- Consigne
Reprenez, s'il vous plaît, le texte sur l'engagement des jeunes des quartiers populaires là où il s'arrête, en enchaînant directement après sa dernière phrase.

- Bloc de texte
Les mots

Engagement

Des engagements pluriels et concrets

Marie-Hélène Bacqué
Sociologue
Emmanuel Bellanger
Historien
Hélène Hatzfeld
Politiste
Bénédicte Madelin
Coord. nationale Pas sans Nous

Les engagements des jeunes de quartiers populaires expriment avec acuité leurs envies de contribuer, d’initier, de peser sur.

Que représente l’engagement social et politique pour les jeunes des quartiers populaires ? Leurs expériences de ce point de vue se différencient-elles de celles des générations précédentes ou de la jeunesse en général ? Quelles sont les valeurs et les formes de sociabilité qui les unissent et les motivations qui les poussent à s’engager ?

Les engagements des jeunes des quartiers populaires n’expriment ni des représentations ni des comportements uniformes, ils sont pluriels ; ils partagent des caractéristiques avec ceux d’autres jeunes et adultes d’aujourd’hui. Mais la spécificité de leur vécu, la stigmatisation des territoires dans lesquels ils et elles vivent, leur conscience, plus ou moins structurée, des inégalités et des discriminations leur confèrent une singularité. Ils prennent sens dans un contexte général : celui de l’effacement des grands récits transformateurs, de l’affaiblissement de la démocratie représentative, en particulier dans les villes populaires, qu’indique la poussée continue de l’abstention, liée à une méfiance vis-à-vis du système partidaire et de la politique politicienne. Ces engagements se distinguent ainsi par la signification et par l’acuité que ces jeunes leur donnent.

Agir efficacement pour des résultats concrets

L’exigence d’action et d’efficacité visibles est particulièrement forte chez les jeunes des quartiers populaires. Elle s’exerce sur des enjeux qui les concernent par leur proximité, par une sensibilité aux injustices, par un intérêt pour l’altérité. Les jeunes peuvent se mobiliser tout aussi bien pour défendre l’égalité dans la scolarité quand ils et elles luttent par exemple contre la réforme du bac et la mise en œuvre de Parcoursup, pour l’accueil des réfugiés et la mise en acte de la solidarité et de valeurs humanitaires ici et ailleurs, quand ils et elles organisent des maraudes à Paris, des distributions alimentaires pendant le confinement, des chantiers en Afrique, ou encadrent les petit·es du quartier pour faire en sorte qu’ils et elles évitent des parcours de délinquance. Ces actions témoignent d’une conscience sociale, humanitaire et politique. Mais peu de jeunes impliqué·es dans cette recherche ont par exemple participé aux mobilisations lycéennes pour le climat. Cette différence est la marque des écarts sociaux dans la façon d’appréhender les possibilités de transformation sociale et le rôle que peuvent y jouer les individus. Les causes sur lesquelles les jeunes se mobilisent le plus indiquent aussi un rapport au temps particulier qui est celui de la jeunesse : il ne s’agit pas de s’inscrire dans la durée, d’avoir prise sur l’avenir, mais de mener une action dont l’efficacité se mesure à la visibilité rapide du résultat et à la connaissance qui en est diffusée. La diffusion sur les réseaux sociaux est conçue comme la preuve nécessaire de l’efficacité et du sens de l’action menée.

- Données extraites
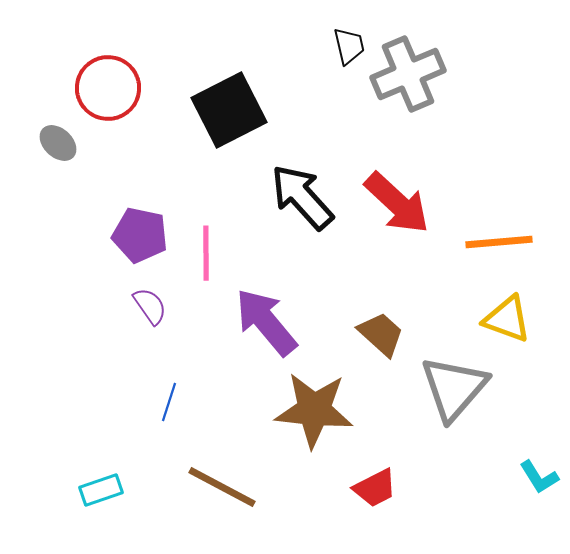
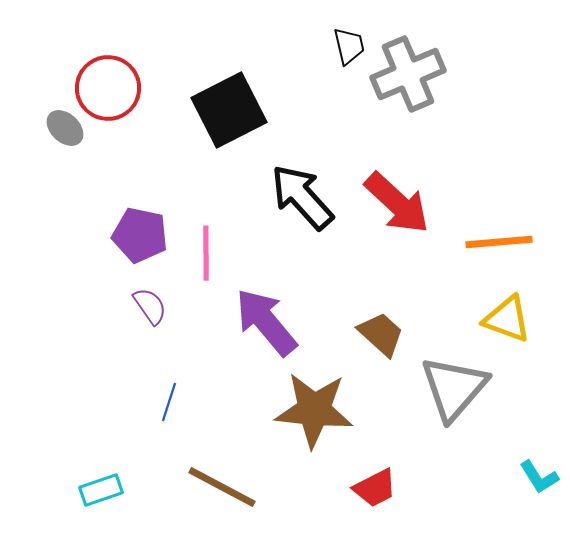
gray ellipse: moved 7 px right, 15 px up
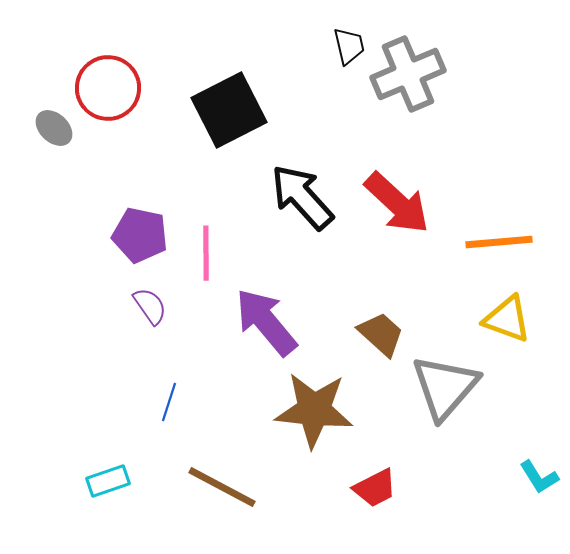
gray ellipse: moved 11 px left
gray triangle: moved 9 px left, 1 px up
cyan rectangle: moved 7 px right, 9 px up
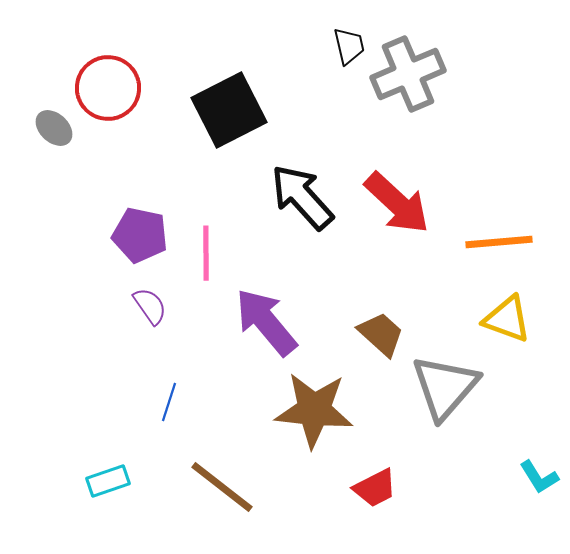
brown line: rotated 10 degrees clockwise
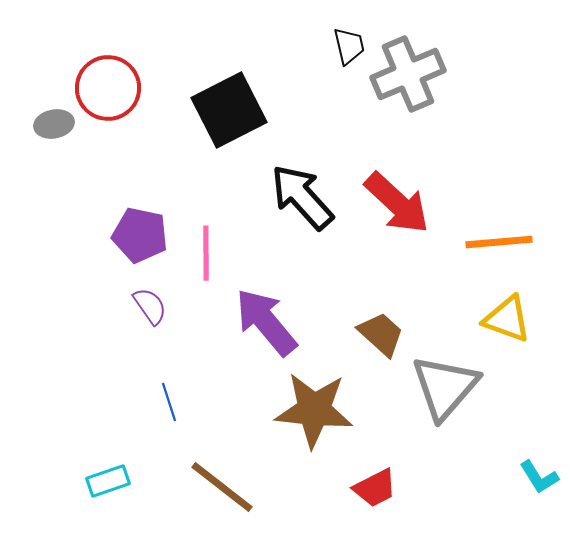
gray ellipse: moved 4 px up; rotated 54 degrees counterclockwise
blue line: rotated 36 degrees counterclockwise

--

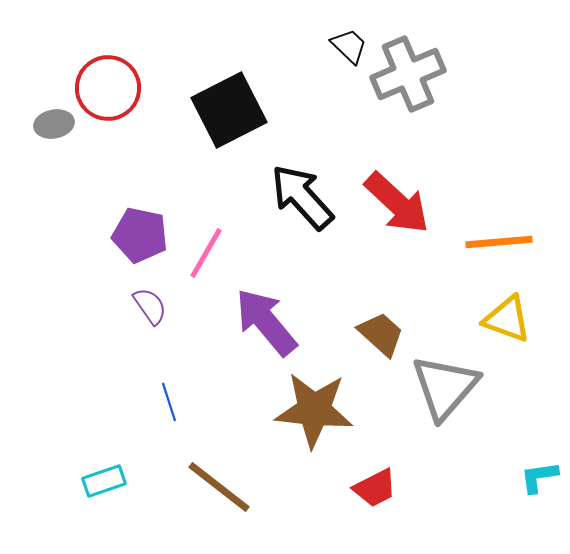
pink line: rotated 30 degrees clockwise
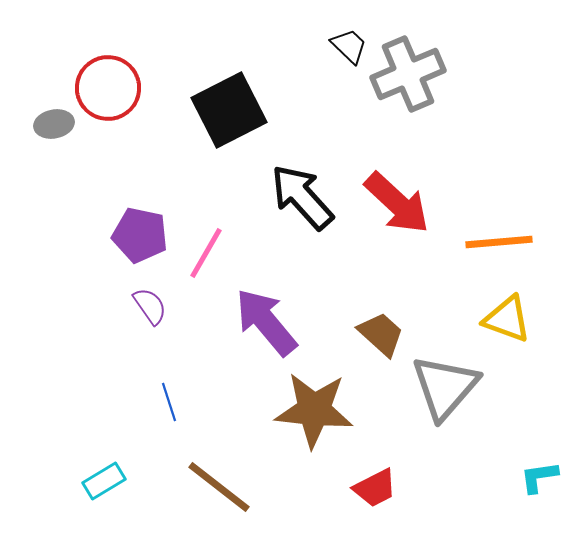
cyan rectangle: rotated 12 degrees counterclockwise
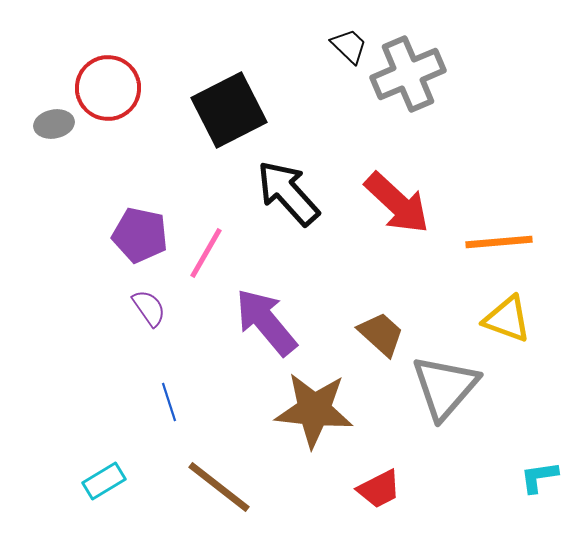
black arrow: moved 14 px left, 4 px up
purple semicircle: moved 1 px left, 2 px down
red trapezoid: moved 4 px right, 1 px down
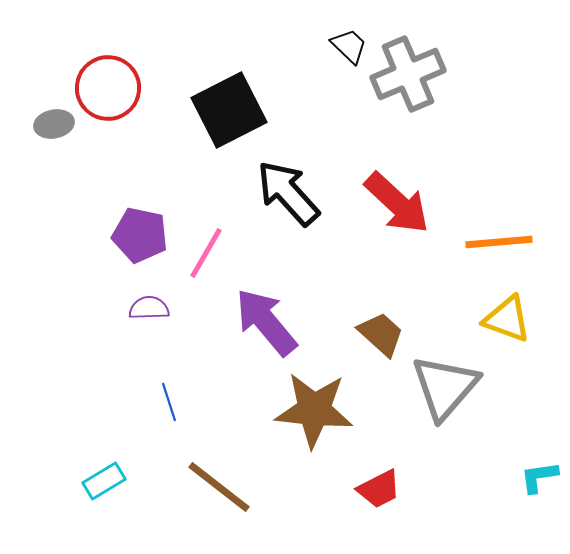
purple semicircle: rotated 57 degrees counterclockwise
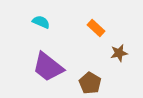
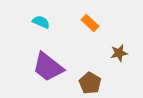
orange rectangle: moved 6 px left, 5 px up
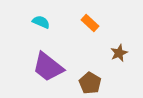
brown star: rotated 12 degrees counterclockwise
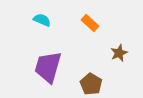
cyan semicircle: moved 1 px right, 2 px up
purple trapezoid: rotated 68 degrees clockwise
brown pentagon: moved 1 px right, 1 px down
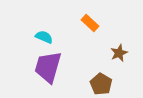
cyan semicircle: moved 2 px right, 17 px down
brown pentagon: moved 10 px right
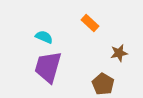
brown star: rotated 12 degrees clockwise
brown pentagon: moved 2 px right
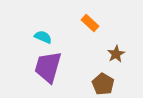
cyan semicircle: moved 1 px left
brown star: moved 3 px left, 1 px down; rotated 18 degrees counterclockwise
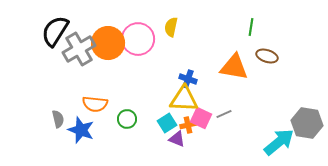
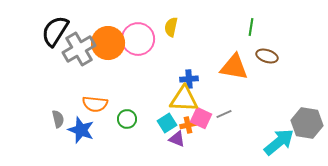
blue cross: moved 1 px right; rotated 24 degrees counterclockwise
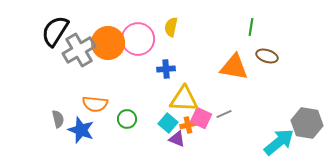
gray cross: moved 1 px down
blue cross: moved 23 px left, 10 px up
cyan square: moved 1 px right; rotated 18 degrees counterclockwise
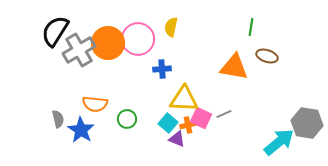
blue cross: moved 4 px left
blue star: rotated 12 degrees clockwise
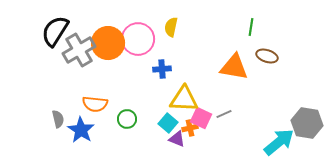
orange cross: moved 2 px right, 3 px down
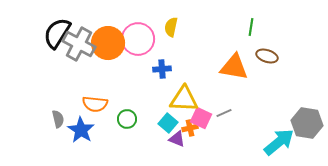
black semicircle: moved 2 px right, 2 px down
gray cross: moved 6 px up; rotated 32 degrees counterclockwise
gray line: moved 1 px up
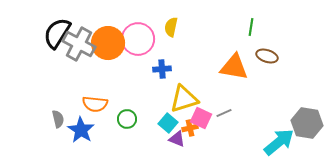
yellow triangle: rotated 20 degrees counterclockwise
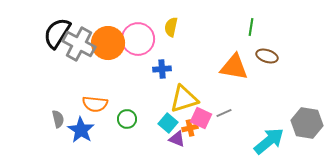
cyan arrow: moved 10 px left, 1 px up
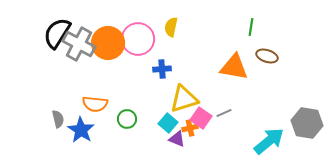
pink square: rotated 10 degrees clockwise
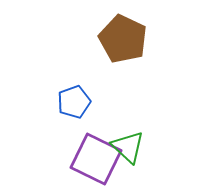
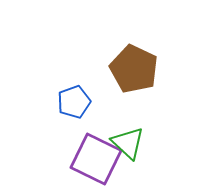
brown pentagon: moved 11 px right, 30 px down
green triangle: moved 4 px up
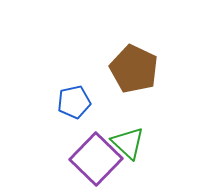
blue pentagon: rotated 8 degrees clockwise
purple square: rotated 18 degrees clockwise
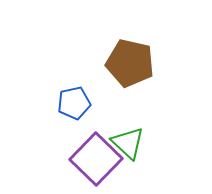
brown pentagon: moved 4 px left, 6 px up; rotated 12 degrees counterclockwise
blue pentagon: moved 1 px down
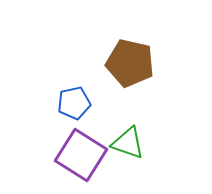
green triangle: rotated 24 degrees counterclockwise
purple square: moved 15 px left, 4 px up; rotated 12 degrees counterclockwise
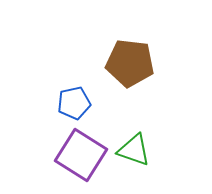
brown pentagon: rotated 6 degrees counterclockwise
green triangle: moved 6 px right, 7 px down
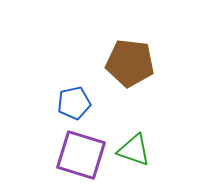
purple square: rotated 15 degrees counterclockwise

- Réponse rédigée
Les actions dans lesquelles les jeunes des quartiers populaires s’investissent permettent également un renversement de stigmates. Elles valorisent des savoir-faire (organiser une maraude, faire la cuisine, monter soi-même une association…) dans des contextes où ils et elles sont dévalorisé·es (notamment par l’école). Ces engagements sont une façon de revendiquer le droit d’exister socialement. C’est d’autant plus vif pour des jeunes qui ressentent de plein fouet l’écart entre les espoirs d’accès à des professions et des modes de vie désirables et les blocages auxquels ils et elles s’affrontent.

S’inscrire dans une histoire familiale et sociale

La diversité des expériences et parcours d’engagement des jeunes fait intervenir l’histoire familiale – le fait d’avoir ou non des parents engagés, des frères ou sœurs mobilisé·es – l’histoire des quartiers populaires et celle des migrations. C’est, par exemple, un jeune de Vert-Saint-Denis qui raconte que son père, algérien, n’a jamais eu la parole en France ou un jeune de Clichy-sous-Bois qui suit avec passion les mobilisations en Algérie en 2019.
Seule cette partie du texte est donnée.